(Stored data entries)
▬▬▬▬▬▬

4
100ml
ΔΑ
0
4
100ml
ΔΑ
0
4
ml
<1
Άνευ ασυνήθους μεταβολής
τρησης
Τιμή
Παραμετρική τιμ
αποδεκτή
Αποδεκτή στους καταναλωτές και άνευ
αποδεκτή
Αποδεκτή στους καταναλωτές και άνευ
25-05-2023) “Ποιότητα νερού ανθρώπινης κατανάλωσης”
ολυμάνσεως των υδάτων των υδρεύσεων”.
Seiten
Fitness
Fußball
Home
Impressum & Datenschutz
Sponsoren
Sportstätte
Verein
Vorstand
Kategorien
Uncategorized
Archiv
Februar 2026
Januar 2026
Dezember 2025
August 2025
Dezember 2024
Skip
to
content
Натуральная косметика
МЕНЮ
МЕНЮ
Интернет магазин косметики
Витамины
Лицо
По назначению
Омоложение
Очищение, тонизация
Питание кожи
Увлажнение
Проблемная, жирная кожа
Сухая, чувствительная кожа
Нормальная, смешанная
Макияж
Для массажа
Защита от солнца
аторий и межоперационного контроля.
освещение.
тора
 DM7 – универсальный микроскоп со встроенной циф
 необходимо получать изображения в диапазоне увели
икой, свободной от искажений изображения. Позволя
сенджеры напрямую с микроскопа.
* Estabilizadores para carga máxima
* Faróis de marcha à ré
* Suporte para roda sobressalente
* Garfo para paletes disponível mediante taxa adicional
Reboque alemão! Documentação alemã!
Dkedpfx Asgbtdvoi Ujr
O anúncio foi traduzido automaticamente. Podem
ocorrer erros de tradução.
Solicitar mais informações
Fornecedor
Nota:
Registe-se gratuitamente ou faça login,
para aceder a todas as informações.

▬▬▬▬▬▬

**EXERCISE**
Write out every line of the listing above without changing anything.

**SOLVED EXERCISE**
4
100ml
ΔΑ
0
4
100ml
ΔΑ
0
4
ml
<1
Άνευ ασυνήθους μεταβολής
τρησης
Τιμή
Παραμετρική τιμ
αποδεκτή
Αποδεκτή στους καταναλωτές και άνευ
αποδεκτή
Αποδεκτή στους καταναλωτές και άνευ
25-05-2023) “Ποιότητα νερού ανθρώπινης κατανάλωσης”
ολυμάνσεως των υδάτων των υδρεύσεων”.
Seiten
Fitness
Fußball
Home
Impressum & Datenschutz
Sponsoren
Sportstätte
Verein
Vorstand
Kategorien
Uncategorized
Archiv
Februar 2026
Januar 2026
Dezember 2025
August 2025
Dezember 2024
Skip
to
content
Натуральная косметика
МЕНЮ
МЕНЮ
Интернет магазин косметики
Витамины
Лицо
По назначению
Омоложение
Очищение, тонизация
Питание кожи
Увлажнение
Проблемная, жирная кожа
Сухая, чувствительная кожа
Нормальная, смешанная
Макияж
Для массажа
Защита от солнца
аторий и межоперационного контроля.
освещение.
тора
 DM7 – универсальный микроскоп со встроенной циф
 необходимо получать изображения в диапазоне увели
икой, свободной от искажений изображения. Позволя
сенджеры напрямую с микроскопа.
* Estabilizadores para carga máxima
* Faróis de marcha à ré
* Suporte para roda sobressalente
* Garfo para paletes disponível mediante taxa adicional
Reboque alemão! Documentação alemã!
Dkedpfx Asgbtdvoi Ujr
O anúncio foi traduzido automaticamente. Podem
ocorrer erros de tradução.
Solicitar mais informações
Fornecedor
Nota:
Registe-se gratuitamente ou faça login,
para aceder a todas as informações.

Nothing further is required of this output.